I feel myself becoming someone I knew long before I had a name for any of this.
This is my return.
A return to the earth. To my lineage. To my intuition. To my own power. A return to the life I was always meant to live.
I feel a fire rising in places that once held only survival.
It moves through me like something ancient reclaiming its breath.
The return feels like settling into my own skin after years of living slightly outside it.

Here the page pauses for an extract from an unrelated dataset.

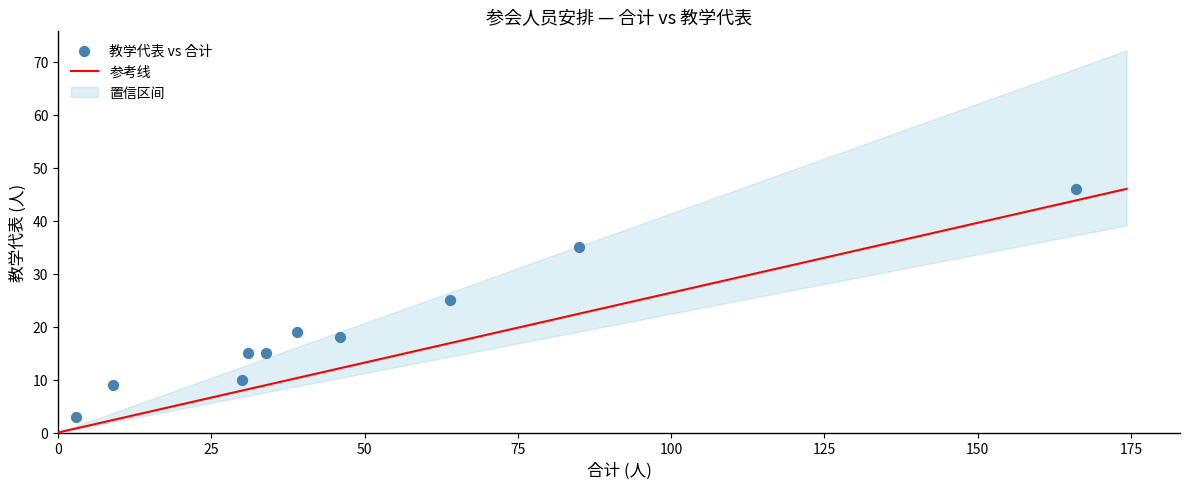

What Y value in the scatter plot is closest to 24?

25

Each day brings a little more wholeness. Each breath sinks a little deeper.
Each moment of quiet reveals another truth that has been waiting for me.
I am no longer waiting for permission.
I am stepping into the woman I sensed in the forest over forty years ago.
The one who watched the trees. Who listened to the wind. The one who already knew.
I feel myself moving closer to the woman I was born to be.
Steady.
Rooted.
Alive in the old ways.
Ready to walk forward with the strength of every woman who walked before me.
Love today,
Heather 🌸
A Remembering Ritual
This ritual is simple.
You can do it anywhere.
You only need your breath and your presence.
Sit somewhere quiet.
A floor. A chair. A patch of earth. Somewhere your body can settle.Place your hand on your chest or your belly.
Let your breath move in and out in its own time.Close your eyes and imagine the women who came before you.
A line of women who survived what the world tried to take.Say softly, either aloud or in your mind:
I remember you.
I honor what you carried.
I listen now.Let a memory rise.
It may be yours.
It may be from the women behind you.
It may be from a place you once called home.